For a Workers America!
For all the prattle about American “democracy,” the U.S. was founded on the maxim that “the people who own the country ought to govern it,” as “founding father” John Jay put it. In the republic that emerged from the War of Independence, the franchise was limited to property-owning white men. The barbaric system of chattel slavery was enshrined in the Constitution, which counted slaves as three-fifths of a person and gave the South control of the federal government. It took decades to expand the vote to poor white men, and it wasn’t until 1920 that women got the vote. The voting age was only lowered to 18 in 1971.

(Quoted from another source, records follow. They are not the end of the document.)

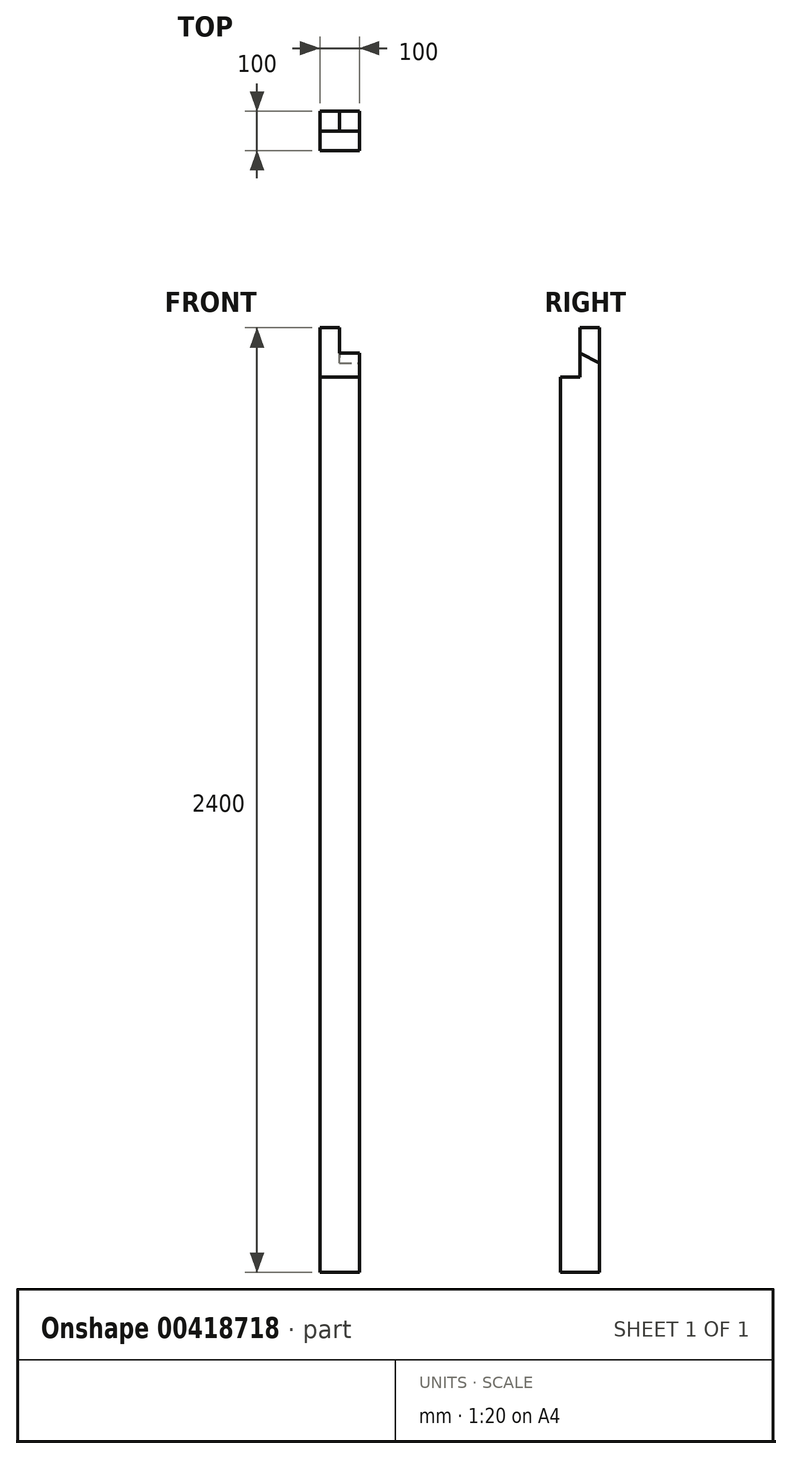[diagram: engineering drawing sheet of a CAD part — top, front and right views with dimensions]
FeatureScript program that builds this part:
annotation { "Feature Type Name" : "Feature", "Feature Type Description" : "" }
export const myFeature = defineFeature(function(context is Context, id is Id, definition is map)
    precondition{}
    {
        {
            var Q0;
            Q0=qCreatedBy(makeId("Top.planeOp"),FACE);
            var sketch = newSketch(context, id + "F0", { "sketchPlane" : qUnion([Q0])});
            skLineSegment(sketch, "E0.bottom", {"start": v(50, 50) * mm, "end": v(-50, 50) * mm});
            skLineSegment(sketch, "E0.top", {"start": v(50, -50) * mm, "end": v(-50, -50) * mm});
            skLineSegment(sketch, "E0.left", {"start": v(50, 50) * mm, "end": v(50, -50) * mm});
            skLineSegment(sketch, "E0.right", {"start": v(-50, 50) * mm, "end": v(-50, -50) * mm});
            skPoint(sketch, "E0.middle", {"position": v(0, 0) * mm});
            skSolve(sketch);
        }
        {
            var Q0;
            Q0=qSketchRegion(id+"F0",true);
            extrude(context, id + "F1", {"entities" : qUnion([Q0]), "depth" : 2400 * mm});
        }
        {
            var Q0;
            Q0=qCreatedBy(makeId("Right.planeOp"),FACE);
            var sketch = newSketch(context, id + "F2", { "sketchPlane" : qUnion([Q0])});
            skLineSegment(sketch, "E1.bottom", {"start": v(-50, 2400) * mm, "end": v(0, 2400) * mm});
            skLineSegment(sketch, "E1.top", {"start": v(-50, 2275) * mm, "end": v(0, 2275) * mm});
            skLineSegment(sketch, "E1.left", {"start": v(-50, 2400) * mm, "end": v(-50, 2275) * mm});
            skLineSegment(sketch, "E1.right", {"start": v(0, 2400) * mm, "end": v(0, 2275) * mm});
            skSolve(sketch);
        }
        {
            var Q0;
            Q0=qSketchRegion(id+"F2",true);
            extrude(context, id + "F3", {"entities" : qUnion([Q0]), "operationType" : NewBodyOperationType.REMOVE, "endBound" : BoundingType.UP_TO_NEXT, "oppositeDirection" : true, "depth" : 25 * mm, "hasSecondDirection" : true, "secondDirectionBound" : SecondDirectionBoundingType.UP_TO_NEXT, "secondDirectionOppositeDirection" : false, "secondDirectionDepth" : 25 * mm});
        }
        {
            var Q0;
            Q0=makeQuery(id+"F1.opExtrude","SWEPT_FACE",FACE,{"disambiguationData":[OSD([sQuery(id+"F0.wireOp",EDGE,"E0.left")])]});
            var sketch = newSketch(context, id + "F4", { "sketchPlane" : qUnion([Q0])});
            skLineSegment(sketch, "E2", {"start": v(50, 2400) * mm, "end": v(50, 2310.25) * mm});
            skLineSegment(sketch, "E3", {"start": v(50, 2310.25) * mm, "end": v(0, 2335.25) * mm});
            skLineSegment(sketch, "E4", {"start": v(0, 2335.25) * mm, "end": v(0, 2400) * mm});
            skLineSegment(sketch, "E5", {"start": v(50, 2400) * mm, "end": v(0, 2400) * mm});
            skSolve(sketch);
        }
        {
            var Q0;
            Q0=qSketchRegion(id+"F4",true);
            extrude(context, id + "F5", {"entities" : qUnion([Q0]), "operationType" : NewBodyOperationType.REMOVE, "oppositeDirection" : true, "depth" : 50 * mm});
        }
    });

American bourgeois democracy retains a host of undemocratic institutions designed to protect the capitalist exploiters against the exploited and oppressed. These include the unelected Supreme Court; the Senate, which in the antebellum era ensured the domination of the Southern slaveholders; the imperial presidency and the Electoral College, which enables the rulers to override the popular vote. As we noted in 2001, just before George W. Bush was installed in the White House against the will of the voters, “We favor direct popular election of the president just as we favor proportional representation; political parties should be represented in Congress in relation to their strength among voters. But such democratic reforms would not change by one iota the class character of the American state as a capitalist dictatorship” (“ISO Peddles Illusions in Capitalist ‘Democracy’,” WV No. 750, 19 January 2001).
Regardless of the hypocrisy about the equality of all citizens before the law, capitalism is a system based on exploitation and oppression. The capitalist state—the army, cops, courts and prisons—serves one fundamental purpose: to suppress class and social struggle in order to maintain bourgeois rule and profits. The state cannot be reformed to serve the interests of the exploited and oppressed. It must be swept away through a socialist revolution that establishes in its place a workers state.
It was this understanding that animated the Bolshevik Party that led the 1917 socialist revolution in Russia. The young workers republic provided a living model of what it means for the working class to rule. Against the fraud of bourgeois democracy, Bolshevik leader V.I. Lenin illustrated how under workers democracy, it is the proletariat and its allies who actually run the state through their soviets (workers councils):
“The old bourgeois apparatus—the bureaucracy, the privileges of wealth, of bourgeois education, of social connections, etc. (these real privileges are the more varied the more highly bourgeois democracy is developed)—all this disappears under the Soviet form of organisation. Freedom of the press ceases to be hypocrisy, because the printing-plants and stocks of paper are taken away from the bourgeoisie. The same thing applies to the best buildings, the palaces, the mansions and manorhouses. Soviet power took thousands upon thousands of these best buildings from the exploiters at one stroke, and in this way made the right of assembly—without which democracy is a fraud—a million times more democratic for the people.”
— V.I. Lenin, The Proletarian Revolution and the Renegade Kautsky (1918)
The racist, decaying capitalist order has long outlived any progressive purpose. Our aim is to forge the revolutionary, multiracial working-class party that will lead the proletariat to power and finally consign bloody capitalism to the trash can of history.